At some point Murrays diversified into coach operation, initially to the Snowy Mountains. By the mid-1980s Murrays were operating interstate services from Canberra to Sydney, Wollongong and Narooma. These services continue today.

In May 1979, Murrays purchased Sydney bus routes 6 Arncliffe to Earlwood and 49 Carlton to Rockdale. These were sold in October 1982 to Brighton Bus Lines after the laws requiring tourist vehicle licences to be attached to route service operators were relaxed.

In late 1988, an operation commenced on the Gold Coast followed in 1989 by Melbourne.

Murrays expanded rapidly in the early 1990s, capitalising on the growth of inbound tourism and the departure of some of its rivals. In May 1998 the Koala Tours business in Sydney was purchased.

In May 2015, Murrays commenced operating a service in Queensland from Miles to Brisbane Airport.

==Fleet==
Murrays initial coach fleet was built up with ex Ansett Pioneer GMC PD4107s and Mercedes-Benz O302 and O303s. In the mid 1980s Murrays purchased a number of new Mercedes-Benz, Volvo and Austral coaches.

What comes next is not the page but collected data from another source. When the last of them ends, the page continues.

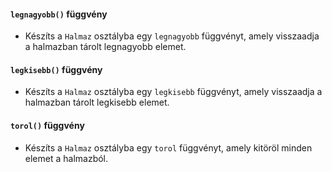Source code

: 

#### `legnagyobb()` függvény

* Készíts a `Halmaz` osztályba egy `legnagyobb` függvényt, amely visszaadja a halmazban tárolt legnagyobb elemet.

#### `legkisebb()` függvény

* Készíts a `Halmaz` osztályba egy `legkisebb` függvényt, amely visszaadja a halmazban tárolt legkisebb elemet.

#### `torol()` függvény

* Készíts a `Halmaz` osztályba egy `torol` függvényt, amely kitöröl minden elemet a halmazból.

Following the collapse of Deluxe Coachlines and Sunliner Express amongst others, Murrays was able to renew its fleet with large numbers of near-new Austral, Denning and Scania coaches. In the mid-1990s it took delivery of 120 PMC Australia bodied MANs and Scanias.

Between 2008 and 2011, Murrays conducted a major fleet renewal purchasing over 60 BCI coaches. As at January 2020, the fleet consisted of 199 vehicles.

Until the early 1990s, Murrays had a livery of three greens and black when a new livery of white with green signwriting was adopted.